How are Correlation and Causation Supported and Improved by the Semantic Layer?

The current correlation-based feature engineering process is supported and extended by the Semantic Layer. Even with a handful of features, monitoring the changes in the source data sets, the derived data sets, the feature engineering process, and changes in model performance (including model degradation measurements) is a daunting task.

The Semantic Layer adds an environment where these metrics and measures can reside and they can be managed. Then they can be used to understand the past, current, and future state of our analytical models, applications, and environments.

When we move to a Causal-based feature engineering process, the number of factors will increase exponentially. Instead of considering a few hundred or thousand variables, our systems will be evaluating millions, or maybe billions, of variables and possibly even more since the environments will be automated. Without the limitations of people executing the feature engineering process, the possibilities can be considered limitless.

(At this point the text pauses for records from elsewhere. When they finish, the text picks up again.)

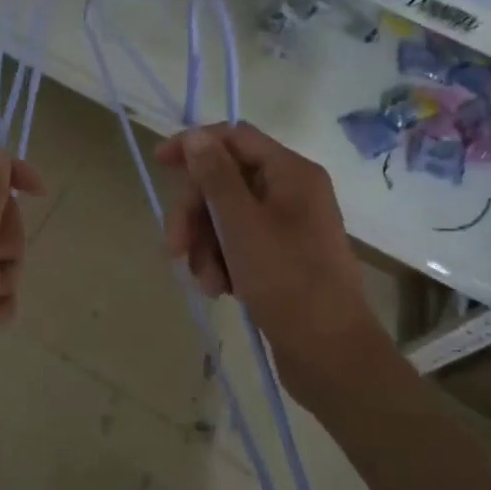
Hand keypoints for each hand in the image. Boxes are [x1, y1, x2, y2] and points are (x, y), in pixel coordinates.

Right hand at [158, 124, 386, 408]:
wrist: (331, 355)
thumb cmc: (287, 281)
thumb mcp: (242, 225)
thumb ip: (216, 176)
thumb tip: (197, 135)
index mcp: (291, 172)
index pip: (235, 137)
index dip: (196, 146)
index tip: (159, 163)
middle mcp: (291, 192)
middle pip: (226, 180)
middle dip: (196, 213)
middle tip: (175, 247)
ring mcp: (288, 226)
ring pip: (227, 217)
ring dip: (206, 245)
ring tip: (205, 281)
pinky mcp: (282, 258)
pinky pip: (240, 244)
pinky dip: (223, 262)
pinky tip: (219, 289)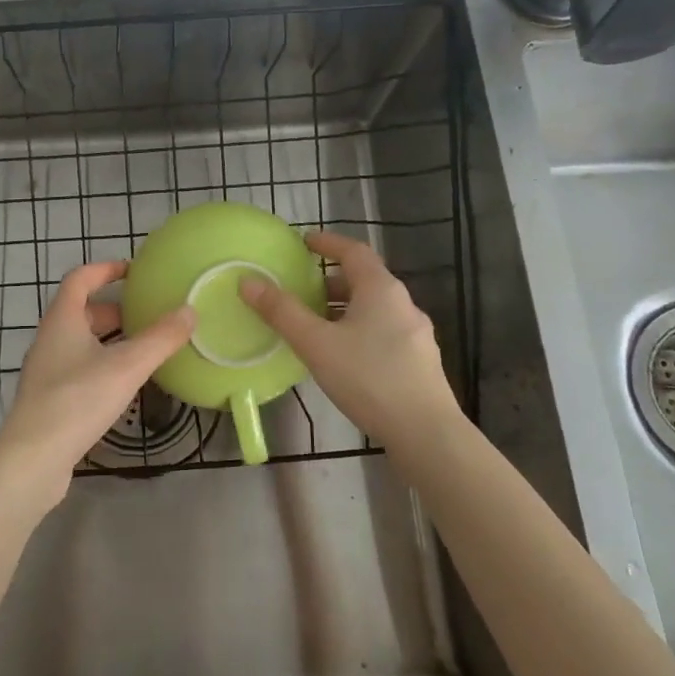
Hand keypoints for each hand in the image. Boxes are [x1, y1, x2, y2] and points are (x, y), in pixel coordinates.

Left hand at [0, 262, 194, 508]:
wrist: (33, 459)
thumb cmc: (77, 401)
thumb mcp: (127, 366)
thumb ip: (160, 338)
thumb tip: (190, 310)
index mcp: (62, 320)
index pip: (80, 278)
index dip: (106, 269)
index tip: (134, 271)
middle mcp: (49, 339)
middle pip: (80, 311)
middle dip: (113, 309)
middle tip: (146, 315)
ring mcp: (45, 370)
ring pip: (79, 342)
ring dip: (108, 339)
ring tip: (141, 348)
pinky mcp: (48, 398)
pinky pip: (77, 367)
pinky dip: (101, 364)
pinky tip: (122, 384)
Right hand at [240, 230, 466, 455]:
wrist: (426, 433)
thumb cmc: (369, 378)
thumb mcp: (316, 343)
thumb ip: (281, 312)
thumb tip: (248, 281)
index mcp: (381, 289)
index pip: (353, 251)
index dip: (328, 243)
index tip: (304, 242)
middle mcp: (403, 304)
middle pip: (364, 280)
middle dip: (330, 282)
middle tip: (301, 291)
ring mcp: (416, 335)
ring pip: (374, 309)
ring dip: (343, 310)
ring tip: (315, 326)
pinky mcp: (418, 362)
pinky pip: (382, 333)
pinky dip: (358, 331)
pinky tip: (342, 358)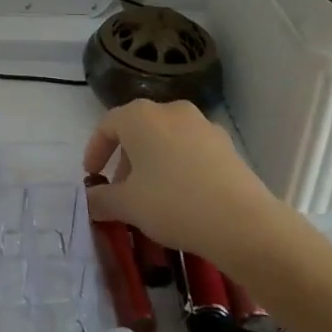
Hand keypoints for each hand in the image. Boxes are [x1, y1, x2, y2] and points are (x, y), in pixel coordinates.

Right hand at [82, 100, 290, 270]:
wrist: (242, 222)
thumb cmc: (173, 204)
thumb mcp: (128, 205)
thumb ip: (102, 199)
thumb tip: (89, 199)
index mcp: (140, 116)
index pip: (107, 125)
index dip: (95, 150)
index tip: (91, 176)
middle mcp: (170, 110)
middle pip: (137, 129)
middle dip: (124, 159)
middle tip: (120, 190)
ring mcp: (201, 124)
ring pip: (165, 138)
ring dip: (152, 162)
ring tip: (151, 196)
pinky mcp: (225, 144)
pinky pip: (190, 149)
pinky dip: (178, 165)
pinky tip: (182, 195)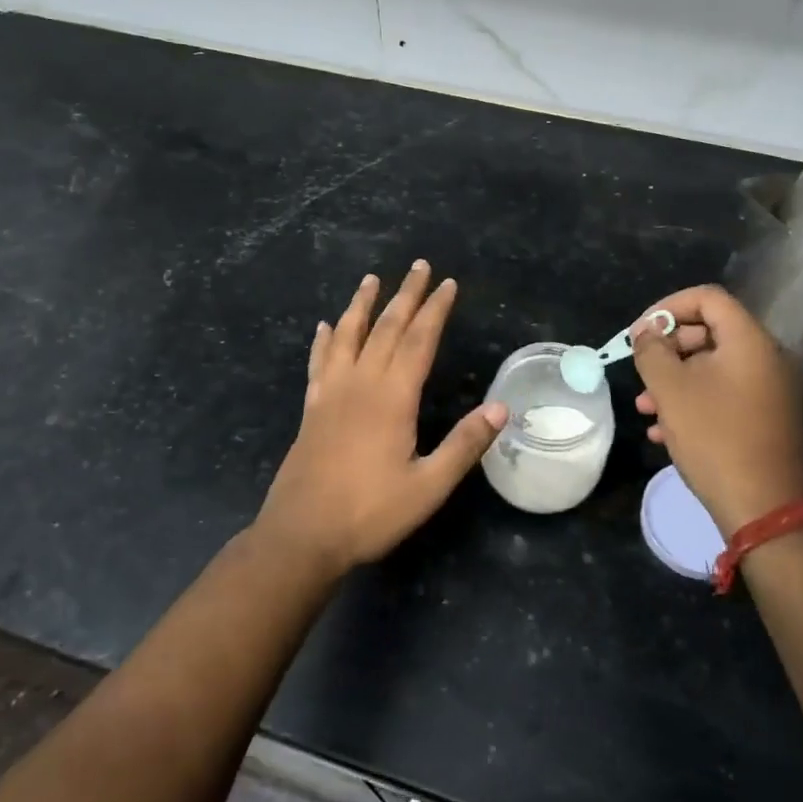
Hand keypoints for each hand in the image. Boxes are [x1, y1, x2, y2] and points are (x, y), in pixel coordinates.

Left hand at [253, 260, 506, 576]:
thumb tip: (500, 408)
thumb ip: (464, 445)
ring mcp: (331, 394)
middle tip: (418, 266)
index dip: (435, 310)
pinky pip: (319, 362)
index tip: (448, 283)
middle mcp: (360, 384)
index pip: (419, 341)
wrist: (302, 535)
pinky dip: (325, 340)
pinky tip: (325, 327)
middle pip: (385, 328)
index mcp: (392, 398)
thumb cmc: (369, 513)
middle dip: (405, 295)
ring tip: (371, 279)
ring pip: (347, 336)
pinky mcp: (312, 409)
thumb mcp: (428, 487)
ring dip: (361, 305)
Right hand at [631, 284, 802, 537]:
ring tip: (644, 407)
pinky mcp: (769, 418)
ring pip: (714, 367)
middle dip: (669, 349)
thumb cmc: (714, 438)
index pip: (707, 297)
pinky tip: (664, 430)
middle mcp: (769, 358)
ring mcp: (772, 390)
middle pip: (711, 332)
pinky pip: (726, 394)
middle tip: (641, 370)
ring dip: (676, 379)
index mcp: (751, 341)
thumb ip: (652, 350)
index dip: (667, 306)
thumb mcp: (670, 389)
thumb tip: (648, 333)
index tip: (640, 333)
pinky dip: (695, 401)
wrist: (763, 508)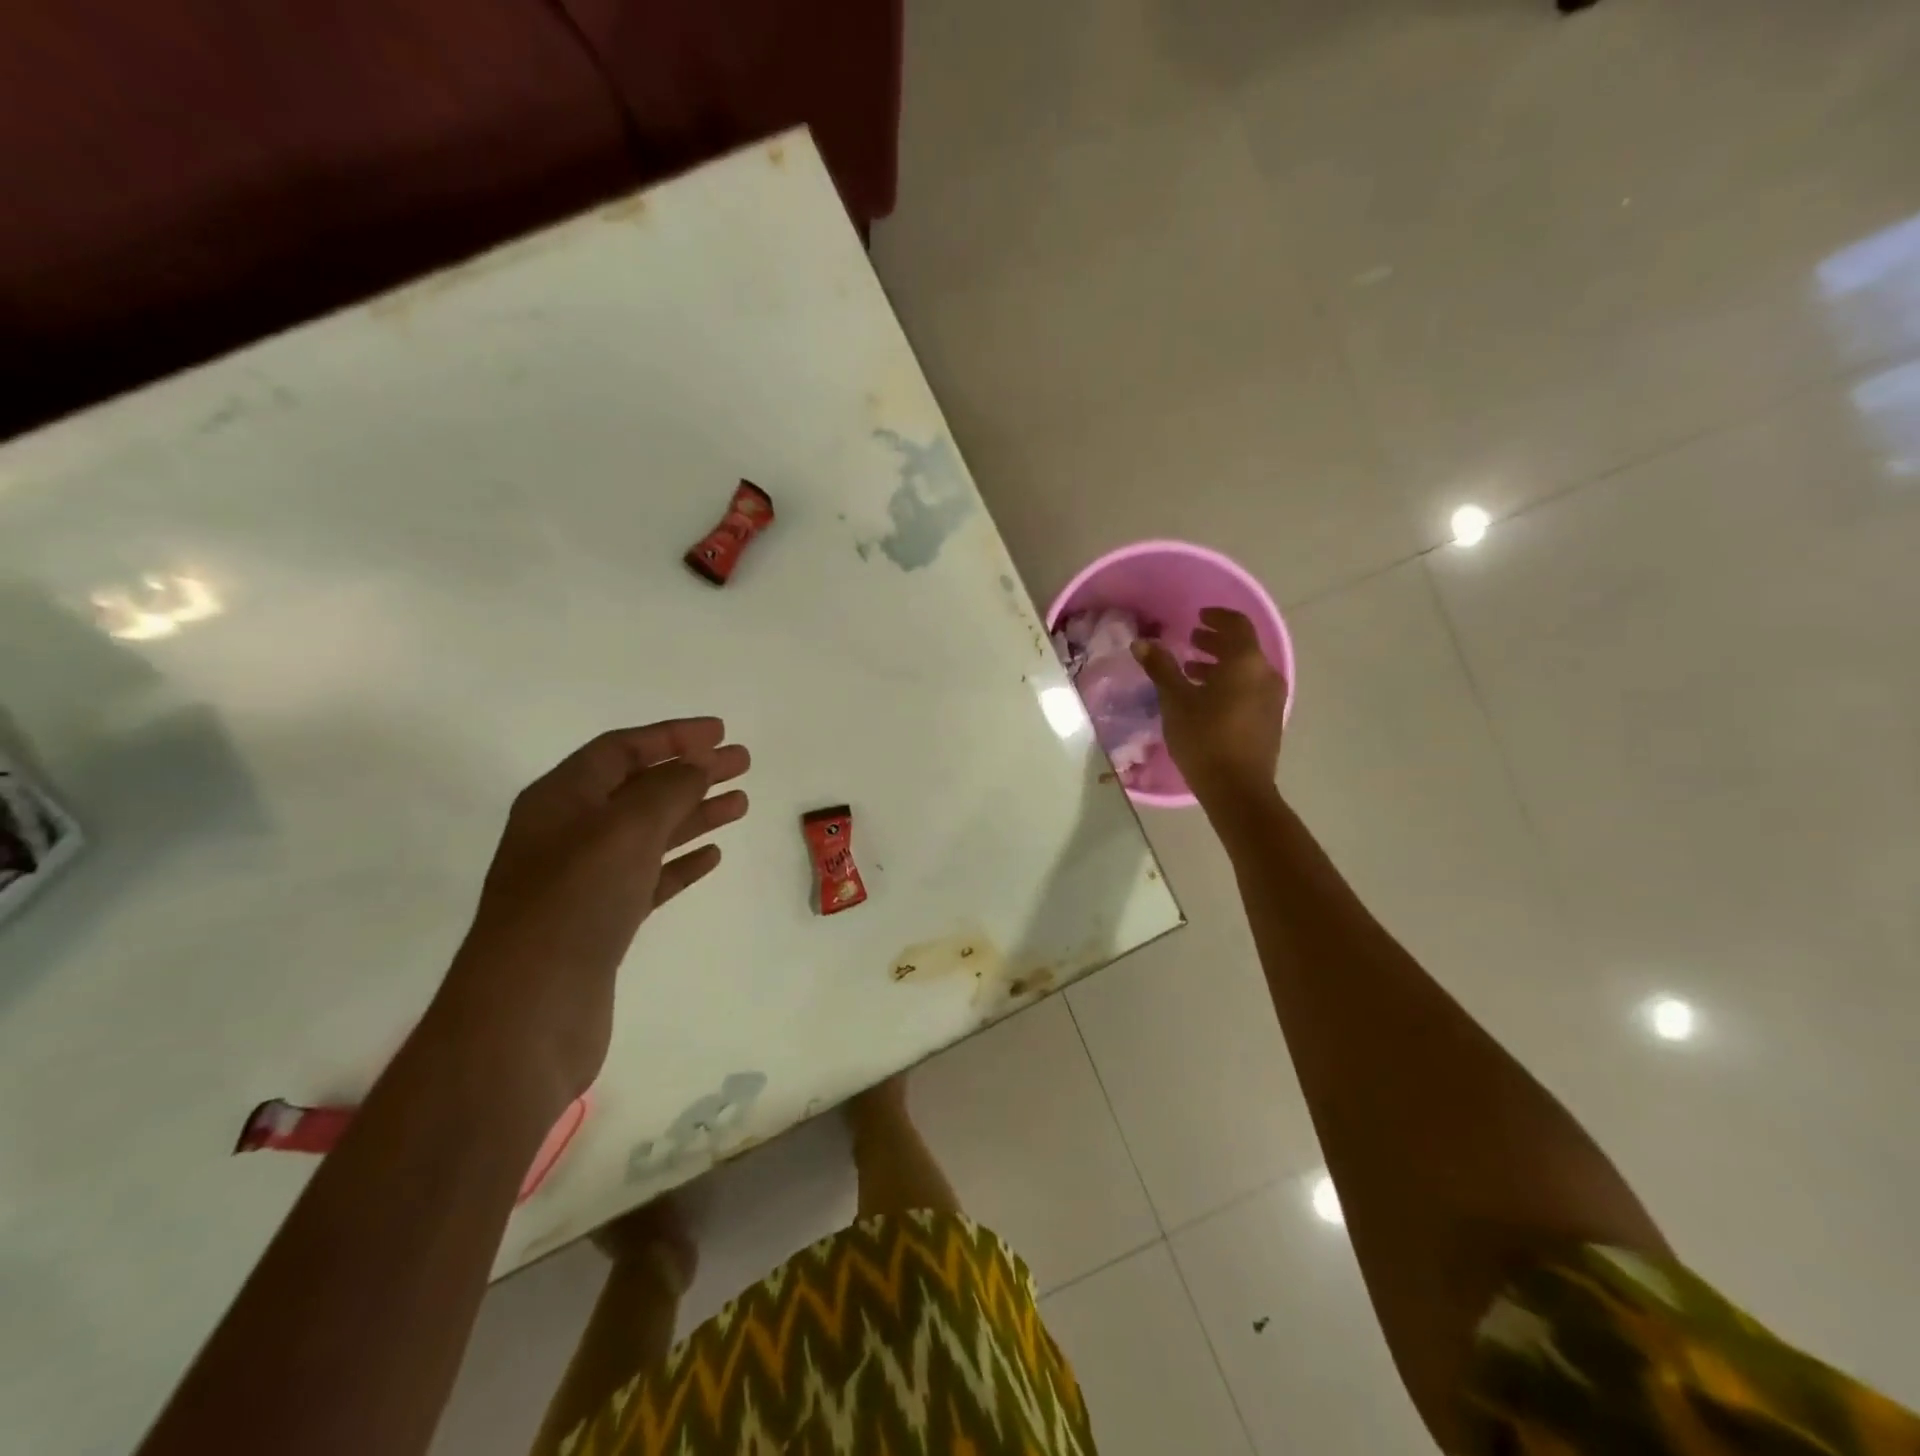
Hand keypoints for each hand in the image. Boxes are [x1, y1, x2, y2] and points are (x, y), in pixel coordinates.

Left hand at [433, 719, 749, 1103]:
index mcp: (561, 800)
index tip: (720, 732)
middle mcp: (569, 834)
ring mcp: (584, 881)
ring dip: (694, 813)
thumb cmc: (573, 905)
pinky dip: (681, 862)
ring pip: (649, 832)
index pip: (621, 749)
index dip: (672, 735)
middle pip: (640, 787)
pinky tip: (712, 855)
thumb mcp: (623, 830)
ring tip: (741, 802)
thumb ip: (666, 789)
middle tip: (742, 762)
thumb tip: (696, 765)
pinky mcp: (601, 922)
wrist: (527, 1014)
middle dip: (691, 771)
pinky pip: (649, 877)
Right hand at [1134, 607, 1286, 806]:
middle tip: (1191, 639)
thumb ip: (1161, 668)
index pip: (1237, 625)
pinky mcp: (1269, 720)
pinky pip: (1249, 689)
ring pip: (1246, 670)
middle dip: (1216, 641)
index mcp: (1246, 662)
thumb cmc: (1204, 738)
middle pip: (1242, 647)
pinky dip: (1229, 684)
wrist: (1237, 789)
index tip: (1199, 616)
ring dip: (1220, 665)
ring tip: (1192, 669)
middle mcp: (1265, 674)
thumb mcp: (1175, 701)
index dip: (1217, 617)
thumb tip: (1141, 642)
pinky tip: (1205, 698)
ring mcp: (1271, 699)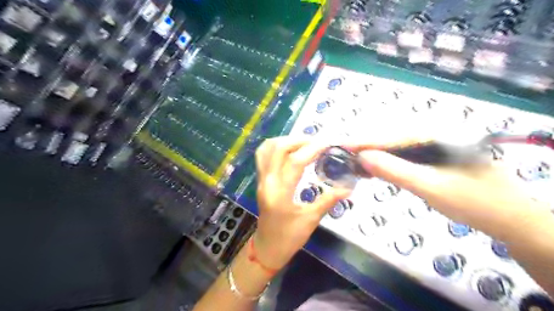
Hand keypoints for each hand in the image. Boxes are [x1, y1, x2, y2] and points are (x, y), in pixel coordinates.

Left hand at [253, 136, 349, 269]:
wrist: (267, 248)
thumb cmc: (289, 238)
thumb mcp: (311, 220)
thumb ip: (328, 200)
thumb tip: (348, 186)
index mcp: (280, 193)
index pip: (295, 162)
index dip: (313, 149)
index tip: (329, 143)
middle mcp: (267, 181)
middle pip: (278, 148)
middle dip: (299, 140)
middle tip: (317, 143)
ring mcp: (261, 179)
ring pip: (267, 148)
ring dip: (286, 141)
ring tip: (304, 144)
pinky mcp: (260, 180)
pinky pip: (263, 155)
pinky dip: (276, 146)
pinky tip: (289, 150)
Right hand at [347, 140, 550, 241]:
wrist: (511, 218)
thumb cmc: (475, 202)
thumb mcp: (430, 187)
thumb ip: (394, 170)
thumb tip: (361, 157)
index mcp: (437, 134)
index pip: (390, 136)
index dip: (363, 142)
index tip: (339, 146)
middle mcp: (434, 133)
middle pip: (391, 137)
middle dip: (365, 146)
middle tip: (343, 155)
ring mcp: (434, 143)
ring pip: (395, 146)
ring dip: (374, 154)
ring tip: (353, 163)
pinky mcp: (433, 155)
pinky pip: (403, 155)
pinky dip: (386, 162)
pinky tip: (374, 168)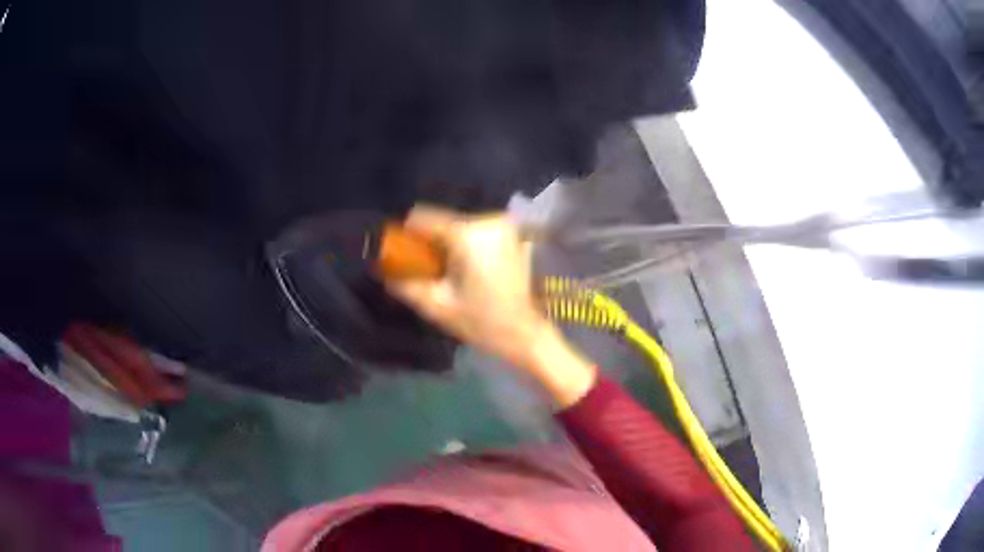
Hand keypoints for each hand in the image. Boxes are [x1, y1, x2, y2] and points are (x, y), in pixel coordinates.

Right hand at [387, 206, 595, 406]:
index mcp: (468, 234)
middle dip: (428, 242)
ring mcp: (503, 226)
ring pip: (459, 225)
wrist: (527, 334)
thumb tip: (383, 271)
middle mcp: (487, 220)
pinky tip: (467, 271)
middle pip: (442, 220)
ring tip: (447, 273)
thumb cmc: (483, 322)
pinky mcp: (511, 235)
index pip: (423, 217)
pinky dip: (465, 246)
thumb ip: (406, 285)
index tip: (401, 254)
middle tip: (425, 269)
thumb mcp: (437, 306)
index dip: (407, 234)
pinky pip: (476, 232)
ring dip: (447, 245)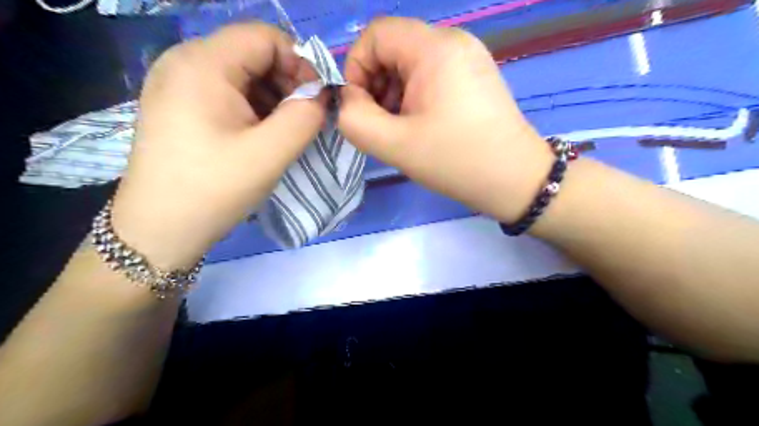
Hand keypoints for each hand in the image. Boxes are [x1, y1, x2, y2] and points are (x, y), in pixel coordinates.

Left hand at [110, 24, 322, 268]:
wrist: (159, 229)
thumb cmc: (214, 189)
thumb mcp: (270, 153)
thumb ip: (305, 116)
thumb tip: (320, 95)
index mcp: (202, 64)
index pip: (265, 37)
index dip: (300, 63)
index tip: (316, 100)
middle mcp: (183, 62)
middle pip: (252, 53)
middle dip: (287, 82)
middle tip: (304, 119)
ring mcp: (177, 83)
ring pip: (241, 73)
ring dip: (272, 97)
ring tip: (284, 132)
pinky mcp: (178, 104)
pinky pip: (226, 92)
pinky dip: (253, 108)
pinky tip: (260, 135)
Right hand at [337, 17, 552, 221]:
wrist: (515, 180)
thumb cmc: (456, 161)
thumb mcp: (395, 145)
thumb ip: (355, 119)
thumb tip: (349, 100)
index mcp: (435, 49)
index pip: (376, 34)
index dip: (356, 67)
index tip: (360, 107)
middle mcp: (454, 41)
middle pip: (394, 47)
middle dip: (376, 84)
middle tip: (381, 124)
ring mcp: (468, 57)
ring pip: (411, 63)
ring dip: (394, 93)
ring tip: (401, 129)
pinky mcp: (474, 75)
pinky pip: (431, 74)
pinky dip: (415, 96)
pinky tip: (421, 125)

Considering the amount of data that will be ingested and analyzed, the Semantic Layer will be crucial to maintaining an understanding of the past, current, and future state of the analytical environment in total, and having a clear picture of the components of the analytical models, the source data, and features that those models are leveraging.

The Semantic Layer will be where the changes in data, models, and applications will be logged and maintained. It will also be the core repository for all the information that supports the scalable, automated, robust implementation of Causal AI, which will lead to xAI.

The Semantic Layer is the cornerstone in the foundation of these exciting developments in the AI and Data Science markets.

The Next Steps in Data Science and AI: Causality Supported by the Semantic Layer

Our data science and AI environments are scaling quickly and enabling the inclusion of an impressive breadth and depth of data for use in our models and applications.

The innovation of causal algebra and causal feature engineering will drive the scale and speed of Data Science and AI to even further heights. These developments are creating new opportunities to take Data Science and AI into new operational areas for all industries.

When the Data Science teams are asked about the velocity, variety, and veracity of the data being used, it can be challenging to answer the questions concisely and with a high degree of insight and confidence. The Semantic Layer is the perfect complement to this new high velocity, high volume, and high dimensionality approach to Data Science.

As we move forward with these intriguing developments in the analytical world, we will see the Semantic Layer there in lock step with these new and interesting applications.